Defensores públicos que atuam na área de execução penal agora terão acesso ao Sistema de Gestão da Execução Penal (SIGEP).

A novidade acontece após a celebração de um convênio entre a Secretaria da Segurança Pública e a Defensoria Pública do Estado. O documento foi assinado pelo secretário Romulo Marinho Soares e pelo defensor público-geral do Paraná, André Giamberardino.

Na prática, o convênio estabelece que os defensores públicos poderão ter acesso ao sistema que possibilita o atendimento de serviços relacionados à execução penal. Essa medida trará maior agilidade nos trabalhos de pesquisa sobre remição de pena, alvará de soltura, mandados de prisão, boletim de ocorrência, registro escolar, entre outros. O SIGEP começou a operar em 2020.

A ferramenta foi desenvolvida pela Celepar para agilizar os processos de trabalho no sistema prisional. O SIGEP conta com mais de 200 funcionalidades e é utilizado principalmente pelo Departamento de Polícia Penal do Estado do Paraná (Deppen), mas foi pensado para possibilitar a integração com outros órgãos, já que reúne diversos serviços em um único espaço.

O secretário agradeceu o empenho da Defensoria em atuar em conjunto com o Deppen e destacou o resultado das políticas públicas do sistema penitenciário.
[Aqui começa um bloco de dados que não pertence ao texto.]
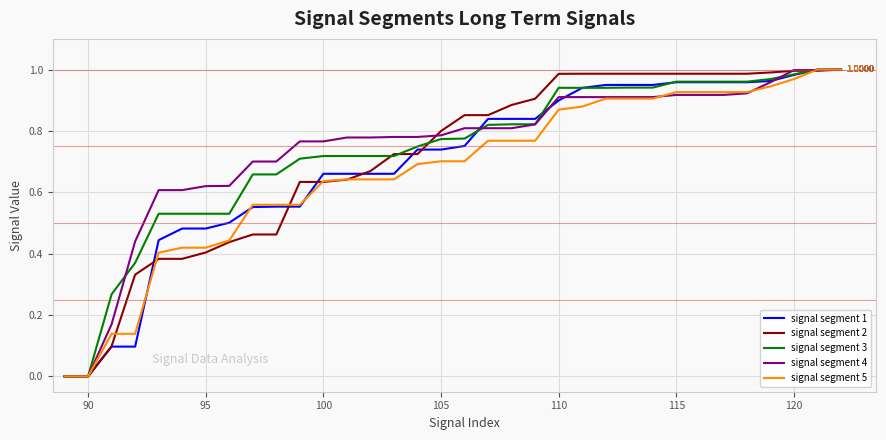

Does the chart display data point markers on the line(s)?

No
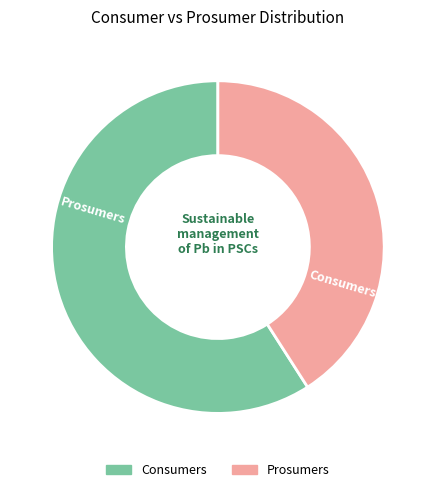

Which slice is the smallest?

Prosumers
As principais mudanças foram a transferência de gestão de carceragens da Polícia Civil para a Polícia Penal, a regulamentação da carreira desses profissionais e a retomada das obras das penitenciárias. “Temos tido bons resultados graças a um trabalho sério, mudando o cenário do sistema prisional que encontramos quando assumimos a gestão”, afirmou.

Segundo Giamberardino, a proposta do convênio é possibilitar uma atuação mais rápida e efetiva, especialmente na localização e resposta de cartas de pessoas privadas de liberdade e encaminhamento de documentos de trabalho e estudo deles para remição de pena. “A Secretaria da Segurança Pública e a Defensoria Pública têm tido uma relação muito saudável e que tem apresentado resultados muito interessantes com relação ao atendimento dos direitos fundamentais no estado do Paraná”, explicou.

OUTROS ASSUNTOS – Na reunião também foram tratados outros assuntos. Um dos pontos foi a possibilidade da prestação de assistência jurídica pela Defensoria Pública aos integrantes das forças policiais do Estado, e as demandas de expansão e fortalecimento da Defensoria no Estado.